§ **TASK TO COMPLETE**: Please retype all the records below exactly as they read.

—————

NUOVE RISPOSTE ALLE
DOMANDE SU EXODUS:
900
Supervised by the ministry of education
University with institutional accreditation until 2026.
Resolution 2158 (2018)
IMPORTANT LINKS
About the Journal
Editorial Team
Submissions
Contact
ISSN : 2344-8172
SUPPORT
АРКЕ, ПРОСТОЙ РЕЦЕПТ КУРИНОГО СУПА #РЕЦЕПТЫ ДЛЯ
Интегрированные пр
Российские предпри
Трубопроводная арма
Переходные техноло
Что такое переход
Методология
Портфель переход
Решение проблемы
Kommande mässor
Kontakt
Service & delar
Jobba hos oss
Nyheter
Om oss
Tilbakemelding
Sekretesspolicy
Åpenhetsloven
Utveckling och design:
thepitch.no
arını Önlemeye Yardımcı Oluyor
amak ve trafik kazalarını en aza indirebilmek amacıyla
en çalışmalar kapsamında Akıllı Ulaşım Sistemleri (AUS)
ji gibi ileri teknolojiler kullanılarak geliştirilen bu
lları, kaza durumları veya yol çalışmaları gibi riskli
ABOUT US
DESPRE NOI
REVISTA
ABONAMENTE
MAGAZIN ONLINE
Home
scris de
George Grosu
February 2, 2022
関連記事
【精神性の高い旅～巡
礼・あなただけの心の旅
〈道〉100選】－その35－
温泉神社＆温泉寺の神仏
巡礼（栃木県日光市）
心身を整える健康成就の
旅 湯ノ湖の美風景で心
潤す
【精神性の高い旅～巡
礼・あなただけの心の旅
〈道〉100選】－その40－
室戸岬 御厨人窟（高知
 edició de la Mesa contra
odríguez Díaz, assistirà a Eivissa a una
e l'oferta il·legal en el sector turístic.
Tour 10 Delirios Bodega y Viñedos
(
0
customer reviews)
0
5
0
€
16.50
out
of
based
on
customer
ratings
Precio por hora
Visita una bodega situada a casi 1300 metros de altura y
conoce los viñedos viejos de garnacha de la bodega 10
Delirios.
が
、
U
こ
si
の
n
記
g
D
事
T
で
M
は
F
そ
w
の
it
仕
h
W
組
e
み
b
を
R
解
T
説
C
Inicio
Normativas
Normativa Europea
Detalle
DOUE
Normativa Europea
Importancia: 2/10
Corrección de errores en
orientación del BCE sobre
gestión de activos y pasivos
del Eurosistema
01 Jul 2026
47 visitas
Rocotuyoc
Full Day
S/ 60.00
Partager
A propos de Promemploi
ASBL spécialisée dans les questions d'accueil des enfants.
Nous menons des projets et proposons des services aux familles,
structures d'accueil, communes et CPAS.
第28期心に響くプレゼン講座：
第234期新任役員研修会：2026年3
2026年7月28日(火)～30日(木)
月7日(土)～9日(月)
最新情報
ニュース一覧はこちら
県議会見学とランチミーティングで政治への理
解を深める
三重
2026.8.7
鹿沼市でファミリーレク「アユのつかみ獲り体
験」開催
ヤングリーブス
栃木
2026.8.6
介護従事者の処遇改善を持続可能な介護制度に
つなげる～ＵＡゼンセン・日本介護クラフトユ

—————

§ **WORKED SOLUTION**:
NUOVE RISPOSTE ALLE
DOMANDE SU EXODUS:
900
Supervised by the ministry of education
University with institutional accreditation until 2026.
Resolution 2158 (2018)
IMPORTANT LINKS
About the Journal
Editorial Team
Submissions
Contact
ISSN : 2344-8172
SUPPORT
АРКЕ, ПРОСТОЙ РЕЦЕПТ КУРИНОГО СУПА #РЕЦЕПТЫ ДЛЯ
Интегрированные пр
Российские предпри
Трубопроводная арма
Переходные техноло
Что такое переход
Методология
Портфель переход
Решение проблемы
Kommande mässor
Kontakt
Service & delar
Jobba hos oss
Nyheter
Om oss
Tilbakemelding
Sekretesspolicy
Åpenhetsloven
Utveckling och design:
thepitch.no
arını Önlemeye Yardımcı Oluyor
amak ve trafik kazalarını en aza indirebilmek amacıyla
en çalışmalar kapsamında Akıllı Ulaşım Sistemleri (AUS)
ji gibi ileri teknolojiler kullanılarak geliştirilen bu
lları, kaza durumları veya yol çalışmaları gibi riskli
ABOUT US
DESPRE NOI
REVISTA
ABONAMENTE
MAGAZIN ONLINE
Home
scris de
George Grosu
February 2, 2022
関連記事
【精神性の高い旅～巡
礼・あなただけの心の旅
〈道〉100選】－その35－
温泉神社＆温泉寺の神仏
巡礼（栃木県日光市）
心身を整える健康成就の
旅 湯ノ湖の美風景で心
潤す
【精神性の高い旅～巡
礼・あなただけの心の旅
〈道〉100選】－その40－
室戸岬 御厨人窟（高知
 edició de la Mesa contra
odríguez Díaz, assistirà a Eivissa a una
e l'oferta il·legal en el sector turístic.
Tour 10 Delirios Bodega y Viñedos
(
0
customer reviews)
0
5
0
€
16.50
out
of
based
on
customer
ratings
Precio por hora
Visita una bodega situada a casi 1300 metros de altura y
conoce los viñedos viejos de garnacha de la bodega 10
Delirios.
が
、
U
こ
si
の
n
記
g
D
事
T
で
M
は
F
そ
w
の
it
仕
h
W
組
e
み
b
を
R
解
T
説
C
Inicio
Normativas
Normativa Europea
Detalle
DOUE
Normativa Europea
Importancia: 2/10
Corrección de errores en
orientación del BCE sobre
gestión de activos y pasivos
del Eurosistema
01 Jul 2026
47 visitas
Rocotuyoc
Full Day
S/ 60.00
Partager
A propos de Promemploi
ASBL spécialisée dans les questions d'accueil des enfants.
Nous menons des projets et proposons des services aux familles,
structures d'accueil, communes et CPAS.
第28期心に響くプレゼン講座：
第234期新任役員研修会：2026年3
2026年7月28日(火)～30日(木)
月7日(土)～9日(月)
最新情報
ニュース一覧はこちら
県議会見学とランチミーティングで政治への理
解を深める
三重
2026.8.7
鹿沼市でファミリーレク「アユのつかみ獲り体
験」開催
ヤングリーブス
栃木
2026.8.6
介護従事者の処遇改善を持続可能な介護制度に
つなげる～ＵＡゼンセン・日本介護クラフトユ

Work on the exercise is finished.